Epratuzumab, a humanized monoclonal antibody targeting CD22 receptors on B lymphocytes, is currently in phase 3 clinical trials to treat systemic lupus erythematosus (SLE).2 This agent has received a Fast Track Product Designation. Two placebo-controlled, randomized, double-blind, multicenter trials are currently ongoing to evaluate the tolerability, safety, efficacy and immunogenicity of epratuzumab in patients with moderate-to-severe SLE (EMBODY 1 & 2). Both trials will enroll more than 700 patients and run for at least one year.
Romosozumab, formerly known as AMG 785/CDP7851, currently is in phase 3 clinical trials for treating postmenopausal osteoporosis.3 This agent is a humanized monoclonal anti-sclerostin antibody. Sclerostin is an osteocyte-derived inhibitor of osteoblast activity. Romosozumab binds to sclerostin and increases bone formation.
In a recently published phase 2 study, 419 women ages 55–85 years old with lumbar spine, femoral neck or total hip low bone mineral density (BMD) were randomized to receive romosozumab, either monthly (dosed at either 70 mg, 140 mg or 210 mg), every three months (140 mg or 210 mg) or a SubQ placebo injection.4 Other patients could also have received open-label active comparator with once weekly alendronate or daily SubQ teriparatide. The primary end point was the percentage change from baseline in BMD at Month 12 in the lumbar spine. Secondary goals were percentage changes in BMD at the femoral neck or total hip. Bone resorption markers were also evaluated. All romosozumab doses were associated with statistically significant increases in BMD at the lumbar spine. The 210 mg monthly dose led to an 11.3% increase in BMD. BMD decreased by 0.1% in the placebo-treated patients, whereas alendronate led to an increased BMD of 4.1% and teriparatide increased BMD by 7.1%. At month 6, the BMD at the lumbar spine and total hip was significantly increased in all romosozumab-treated patients compared with the placebo-treated group. Large increases in bone-formation markers and a decrease in bone-resorption markers were also observed. Injection-site reactions were more common with romosozumab-treated patients than with placebo-treated patients. Reactions were generally mild and did not lead to therapy discontinuation. No serious adverse events were reported by more than one participant in each group, and none of the serious adverse events were deemed by the investigators to be treatment related.

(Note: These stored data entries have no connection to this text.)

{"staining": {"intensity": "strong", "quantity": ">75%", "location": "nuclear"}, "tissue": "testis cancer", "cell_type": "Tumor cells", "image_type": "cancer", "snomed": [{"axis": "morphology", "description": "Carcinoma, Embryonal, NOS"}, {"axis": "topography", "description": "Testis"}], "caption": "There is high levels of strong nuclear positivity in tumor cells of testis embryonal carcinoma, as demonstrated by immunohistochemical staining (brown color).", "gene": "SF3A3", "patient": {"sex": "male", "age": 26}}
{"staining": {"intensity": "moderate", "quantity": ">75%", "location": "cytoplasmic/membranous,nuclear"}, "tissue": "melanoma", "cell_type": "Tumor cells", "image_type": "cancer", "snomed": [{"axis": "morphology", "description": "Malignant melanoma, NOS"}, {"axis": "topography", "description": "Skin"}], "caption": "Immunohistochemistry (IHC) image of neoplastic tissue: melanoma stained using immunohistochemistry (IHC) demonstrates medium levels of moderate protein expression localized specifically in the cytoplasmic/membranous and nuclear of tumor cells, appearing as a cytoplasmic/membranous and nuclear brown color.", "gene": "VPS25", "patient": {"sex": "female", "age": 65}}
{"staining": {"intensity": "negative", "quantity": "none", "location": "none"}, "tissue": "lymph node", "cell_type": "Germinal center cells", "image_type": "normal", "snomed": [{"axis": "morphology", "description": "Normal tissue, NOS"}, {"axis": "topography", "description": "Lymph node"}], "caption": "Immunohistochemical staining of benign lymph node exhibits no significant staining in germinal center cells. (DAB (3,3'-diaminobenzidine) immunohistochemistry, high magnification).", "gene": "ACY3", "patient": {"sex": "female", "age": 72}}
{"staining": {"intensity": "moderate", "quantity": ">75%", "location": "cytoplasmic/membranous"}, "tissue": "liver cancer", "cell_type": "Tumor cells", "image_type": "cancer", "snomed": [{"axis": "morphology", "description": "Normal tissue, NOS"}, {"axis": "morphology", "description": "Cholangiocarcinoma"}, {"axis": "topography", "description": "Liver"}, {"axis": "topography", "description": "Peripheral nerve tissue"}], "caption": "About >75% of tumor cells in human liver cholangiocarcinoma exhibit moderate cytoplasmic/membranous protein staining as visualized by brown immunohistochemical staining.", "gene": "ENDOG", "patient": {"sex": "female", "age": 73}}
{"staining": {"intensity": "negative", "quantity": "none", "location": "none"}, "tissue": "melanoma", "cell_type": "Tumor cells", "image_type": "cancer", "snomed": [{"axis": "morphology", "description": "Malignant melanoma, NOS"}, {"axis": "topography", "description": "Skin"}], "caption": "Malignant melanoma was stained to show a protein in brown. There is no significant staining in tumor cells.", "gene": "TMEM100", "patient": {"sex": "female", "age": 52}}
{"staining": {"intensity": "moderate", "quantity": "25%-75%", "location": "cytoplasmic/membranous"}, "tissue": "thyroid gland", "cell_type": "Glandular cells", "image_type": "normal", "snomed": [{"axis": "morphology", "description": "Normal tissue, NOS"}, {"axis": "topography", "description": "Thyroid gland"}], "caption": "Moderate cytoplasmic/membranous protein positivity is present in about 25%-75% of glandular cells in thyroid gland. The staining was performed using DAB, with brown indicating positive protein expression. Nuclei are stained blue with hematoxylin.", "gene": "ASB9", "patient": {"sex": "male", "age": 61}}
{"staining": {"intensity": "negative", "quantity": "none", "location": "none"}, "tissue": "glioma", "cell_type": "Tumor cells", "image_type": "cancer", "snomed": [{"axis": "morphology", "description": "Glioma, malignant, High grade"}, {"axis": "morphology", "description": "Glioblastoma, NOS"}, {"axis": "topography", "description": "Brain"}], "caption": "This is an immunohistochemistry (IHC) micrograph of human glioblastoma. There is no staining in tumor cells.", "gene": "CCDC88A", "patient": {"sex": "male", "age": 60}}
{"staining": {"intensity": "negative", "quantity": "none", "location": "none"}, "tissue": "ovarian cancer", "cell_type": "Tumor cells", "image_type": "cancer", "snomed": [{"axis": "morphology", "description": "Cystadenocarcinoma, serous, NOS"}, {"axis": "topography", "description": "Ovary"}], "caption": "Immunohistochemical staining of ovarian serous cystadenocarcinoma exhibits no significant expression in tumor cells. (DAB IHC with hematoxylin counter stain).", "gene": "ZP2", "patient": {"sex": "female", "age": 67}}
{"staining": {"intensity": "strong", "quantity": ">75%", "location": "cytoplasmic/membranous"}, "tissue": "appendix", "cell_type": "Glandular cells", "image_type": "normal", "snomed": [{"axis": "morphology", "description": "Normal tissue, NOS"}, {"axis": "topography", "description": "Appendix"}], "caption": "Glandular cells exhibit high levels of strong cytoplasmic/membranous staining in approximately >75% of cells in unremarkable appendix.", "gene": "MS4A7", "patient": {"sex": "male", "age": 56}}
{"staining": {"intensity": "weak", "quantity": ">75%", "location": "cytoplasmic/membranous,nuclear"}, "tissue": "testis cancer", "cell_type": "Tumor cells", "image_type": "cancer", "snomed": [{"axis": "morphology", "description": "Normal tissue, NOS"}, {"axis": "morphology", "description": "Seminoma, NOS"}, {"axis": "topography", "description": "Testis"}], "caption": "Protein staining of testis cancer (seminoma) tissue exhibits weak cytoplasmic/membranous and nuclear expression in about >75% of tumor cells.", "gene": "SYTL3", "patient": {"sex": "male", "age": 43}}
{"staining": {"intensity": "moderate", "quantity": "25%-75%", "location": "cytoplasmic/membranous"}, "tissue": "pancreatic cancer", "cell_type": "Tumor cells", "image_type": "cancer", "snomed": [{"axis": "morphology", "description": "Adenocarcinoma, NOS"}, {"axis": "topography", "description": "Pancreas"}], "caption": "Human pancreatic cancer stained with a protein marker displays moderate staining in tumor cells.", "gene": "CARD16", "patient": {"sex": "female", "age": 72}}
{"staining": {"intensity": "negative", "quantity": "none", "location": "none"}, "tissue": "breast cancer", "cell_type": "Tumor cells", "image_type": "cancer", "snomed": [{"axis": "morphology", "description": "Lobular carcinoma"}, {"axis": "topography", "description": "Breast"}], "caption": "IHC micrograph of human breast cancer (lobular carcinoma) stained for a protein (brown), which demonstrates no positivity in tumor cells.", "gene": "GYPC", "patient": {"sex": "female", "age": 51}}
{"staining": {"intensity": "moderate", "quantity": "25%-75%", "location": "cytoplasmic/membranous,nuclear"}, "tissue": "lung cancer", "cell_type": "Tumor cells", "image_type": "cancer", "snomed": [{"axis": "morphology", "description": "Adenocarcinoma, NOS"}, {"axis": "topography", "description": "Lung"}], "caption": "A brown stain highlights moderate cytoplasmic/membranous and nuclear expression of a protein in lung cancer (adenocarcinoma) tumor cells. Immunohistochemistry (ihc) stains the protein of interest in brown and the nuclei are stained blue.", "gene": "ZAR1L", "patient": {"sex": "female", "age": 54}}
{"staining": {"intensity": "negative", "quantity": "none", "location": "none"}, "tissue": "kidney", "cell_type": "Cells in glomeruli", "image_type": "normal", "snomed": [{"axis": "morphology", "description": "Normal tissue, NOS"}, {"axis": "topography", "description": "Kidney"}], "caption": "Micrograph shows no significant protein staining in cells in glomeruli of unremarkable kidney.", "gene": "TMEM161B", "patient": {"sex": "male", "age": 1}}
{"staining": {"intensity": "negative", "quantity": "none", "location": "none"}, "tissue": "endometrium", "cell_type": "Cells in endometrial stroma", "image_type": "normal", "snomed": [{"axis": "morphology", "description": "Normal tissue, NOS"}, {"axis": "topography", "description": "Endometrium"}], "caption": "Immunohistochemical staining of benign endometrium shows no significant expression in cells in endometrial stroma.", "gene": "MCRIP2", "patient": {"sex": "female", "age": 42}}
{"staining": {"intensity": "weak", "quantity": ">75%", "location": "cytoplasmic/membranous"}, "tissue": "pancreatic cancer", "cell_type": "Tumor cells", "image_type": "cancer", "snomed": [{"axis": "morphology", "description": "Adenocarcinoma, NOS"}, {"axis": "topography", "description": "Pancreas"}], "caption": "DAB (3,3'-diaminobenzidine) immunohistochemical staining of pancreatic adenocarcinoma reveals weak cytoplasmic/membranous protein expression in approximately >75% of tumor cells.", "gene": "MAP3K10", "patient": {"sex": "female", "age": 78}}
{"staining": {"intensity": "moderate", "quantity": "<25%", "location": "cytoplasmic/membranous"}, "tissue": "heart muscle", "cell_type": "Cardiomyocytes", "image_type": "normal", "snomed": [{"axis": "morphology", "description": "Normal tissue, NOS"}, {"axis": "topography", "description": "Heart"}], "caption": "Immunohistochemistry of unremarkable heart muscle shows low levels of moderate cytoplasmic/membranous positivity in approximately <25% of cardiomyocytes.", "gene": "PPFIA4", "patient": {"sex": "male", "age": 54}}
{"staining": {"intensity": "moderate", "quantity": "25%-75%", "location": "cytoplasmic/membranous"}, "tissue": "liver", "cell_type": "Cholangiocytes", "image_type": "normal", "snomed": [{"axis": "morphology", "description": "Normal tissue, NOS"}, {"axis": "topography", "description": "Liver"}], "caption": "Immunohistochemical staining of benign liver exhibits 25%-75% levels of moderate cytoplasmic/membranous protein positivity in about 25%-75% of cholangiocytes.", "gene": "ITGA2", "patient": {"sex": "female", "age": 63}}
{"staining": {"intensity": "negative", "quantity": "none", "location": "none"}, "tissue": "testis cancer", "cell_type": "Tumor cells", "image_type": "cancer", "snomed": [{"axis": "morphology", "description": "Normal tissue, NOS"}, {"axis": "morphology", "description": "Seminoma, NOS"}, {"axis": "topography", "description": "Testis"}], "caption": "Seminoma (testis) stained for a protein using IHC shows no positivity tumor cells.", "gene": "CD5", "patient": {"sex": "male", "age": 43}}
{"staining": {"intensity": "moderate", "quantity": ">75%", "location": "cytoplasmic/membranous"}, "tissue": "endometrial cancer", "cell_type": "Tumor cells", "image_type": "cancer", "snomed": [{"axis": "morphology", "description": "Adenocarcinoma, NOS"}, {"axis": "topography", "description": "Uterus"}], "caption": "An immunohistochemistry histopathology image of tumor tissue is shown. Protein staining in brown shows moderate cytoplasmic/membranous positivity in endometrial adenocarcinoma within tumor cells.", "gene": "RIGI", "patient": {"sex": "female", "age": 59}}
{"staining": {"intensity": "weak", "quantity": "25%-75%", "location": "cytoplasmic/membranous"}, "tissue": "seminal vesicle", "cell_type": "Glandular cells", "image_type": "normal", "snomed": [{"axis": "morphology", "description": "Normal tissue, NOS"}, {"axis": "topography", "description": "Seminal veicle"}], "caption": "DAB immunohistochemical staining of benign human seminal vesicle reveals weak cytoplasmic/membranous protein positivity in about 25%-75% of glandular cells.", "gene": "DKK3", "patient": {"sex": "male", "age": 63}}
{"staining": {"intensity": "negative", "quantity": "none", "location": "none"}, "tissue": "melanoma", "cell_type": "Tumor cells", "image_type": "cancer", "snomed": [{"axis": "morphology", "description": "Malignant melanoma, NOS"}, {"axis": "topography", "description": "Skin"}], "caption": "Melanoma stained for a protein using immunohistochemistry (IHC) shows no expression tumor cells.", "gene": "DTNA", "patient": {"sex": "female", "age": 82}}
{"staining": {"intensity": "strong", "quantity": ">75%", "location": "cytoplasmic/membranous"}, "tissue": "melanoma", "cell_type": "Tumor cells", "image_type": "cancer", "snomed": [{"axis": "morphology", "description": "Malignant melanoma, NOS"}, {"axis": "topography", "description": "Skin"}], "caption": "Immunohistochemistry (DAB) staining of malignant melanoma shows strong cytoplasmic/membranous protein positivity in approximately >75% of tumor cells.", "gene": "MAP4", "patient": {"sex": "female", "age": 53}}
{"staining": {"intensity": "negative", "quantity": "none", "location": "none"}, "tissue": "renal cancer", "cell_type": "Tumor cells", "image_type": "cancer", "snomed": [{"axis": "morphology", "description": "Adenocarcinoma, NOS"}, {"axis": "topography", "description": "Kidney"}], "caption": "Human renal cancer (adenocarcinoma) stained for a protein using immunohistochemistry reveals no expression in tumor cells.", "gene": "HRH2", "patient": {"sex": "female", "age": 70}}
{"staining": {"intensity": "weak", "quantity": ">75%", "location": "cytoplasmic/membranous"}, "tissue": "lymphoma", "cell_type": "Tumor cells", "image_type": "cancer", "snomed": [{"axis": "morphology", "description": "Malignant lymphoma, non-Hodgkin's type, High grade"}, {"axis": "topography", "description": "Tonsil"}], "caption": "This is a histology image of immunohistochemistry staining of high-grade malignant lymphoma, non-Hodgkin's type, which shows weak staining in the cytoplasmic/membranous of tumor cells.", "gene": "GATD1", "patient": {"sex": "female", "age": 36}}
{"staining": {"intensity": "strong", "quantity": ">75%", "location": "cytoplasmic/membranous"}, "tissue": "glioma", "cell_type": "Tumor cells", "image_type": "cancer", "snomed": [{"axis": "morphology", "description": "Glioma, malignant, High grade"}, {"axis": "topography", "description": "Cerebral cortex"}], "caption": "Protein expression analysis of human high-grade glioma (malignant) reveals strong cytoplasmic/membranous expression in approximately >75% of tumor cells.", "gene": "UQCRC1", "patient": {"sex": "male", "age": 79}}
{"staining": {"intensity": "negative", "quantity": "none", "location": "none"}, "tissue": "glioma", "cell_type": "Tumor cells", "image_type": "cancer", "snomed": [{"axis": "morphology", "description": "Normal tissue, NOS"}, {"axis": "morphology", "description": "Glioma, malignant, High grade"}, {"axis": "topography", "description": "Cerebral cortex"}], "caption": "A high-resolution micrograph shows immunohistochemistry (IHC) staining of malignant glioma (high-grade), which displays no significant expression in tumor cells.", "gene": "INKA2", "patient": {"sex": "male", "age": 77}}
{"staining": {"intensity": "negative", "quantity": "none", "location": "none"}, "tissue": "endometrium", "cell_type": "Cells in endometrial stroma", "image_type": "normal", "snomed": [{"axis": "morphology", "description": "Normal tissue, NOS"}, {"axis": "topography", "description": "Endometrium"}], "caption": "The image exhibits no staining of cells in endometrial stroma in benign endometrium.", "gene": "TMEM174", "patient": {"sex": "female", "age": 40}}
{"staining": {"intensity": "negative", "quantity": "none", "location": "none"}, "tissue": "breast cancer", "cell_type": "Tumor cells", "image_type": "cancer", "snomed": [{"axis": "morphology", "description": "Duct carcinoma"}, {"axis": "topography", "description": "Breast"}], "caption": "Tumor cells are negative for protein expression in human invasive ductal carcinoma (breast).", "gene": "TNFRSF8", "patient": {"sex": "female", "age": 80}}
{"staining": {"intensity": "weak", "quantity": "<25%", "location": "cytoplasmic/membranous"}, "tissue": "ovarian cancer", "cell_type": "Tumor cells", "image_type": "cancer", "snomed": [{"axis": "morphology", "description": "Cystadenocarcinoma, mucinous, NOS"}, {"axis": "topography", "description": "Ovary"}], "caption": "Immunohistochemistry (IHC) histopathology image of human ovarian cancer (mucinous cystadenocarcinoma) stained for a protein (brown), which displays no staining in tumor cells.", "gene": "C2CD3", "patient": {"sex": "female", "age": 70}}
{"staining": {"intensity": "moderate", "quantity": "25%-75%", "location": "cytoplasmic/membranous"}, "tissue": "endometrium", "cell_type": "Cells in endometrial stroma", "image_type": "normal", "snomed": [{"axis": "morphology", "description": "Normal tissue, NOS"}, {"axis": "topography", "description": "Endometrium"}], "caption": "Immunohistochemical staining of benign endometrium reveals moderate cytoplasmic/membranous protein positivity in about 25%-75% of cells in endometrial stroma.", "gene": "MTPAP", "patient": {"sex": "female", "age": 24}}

The FDA is investigating heart attack, stroke & death risk in men taking FDA-approved testosterone products.
As discussed in a prior column, as well as the January 2014 Drug Updates column in this publication, the FDA has once again put out a recommendation for prescribers and dispensers of acetaminophen.5 The recommendation is to discontinue prescribing and dispensing prescription combination drug products containing 325 mg of acetaminophen or more due to a lack of additional benefit. Increasing the dose of acetaminophen to greater than 325 mg increases the risk of liver injury. The FDA is planning to withdraw approval of prescription combinations that contain more than 325 mg acetaminophen per dose. Severe liver toxicity injury has occurred in patients who have taken more than prescribed doses of acetaminophen-containing products within a 24-hour period, who have taken more than one acetaminophen-containing product concomitantly and who have consumed alcohol while taking acetaminophen-containing products.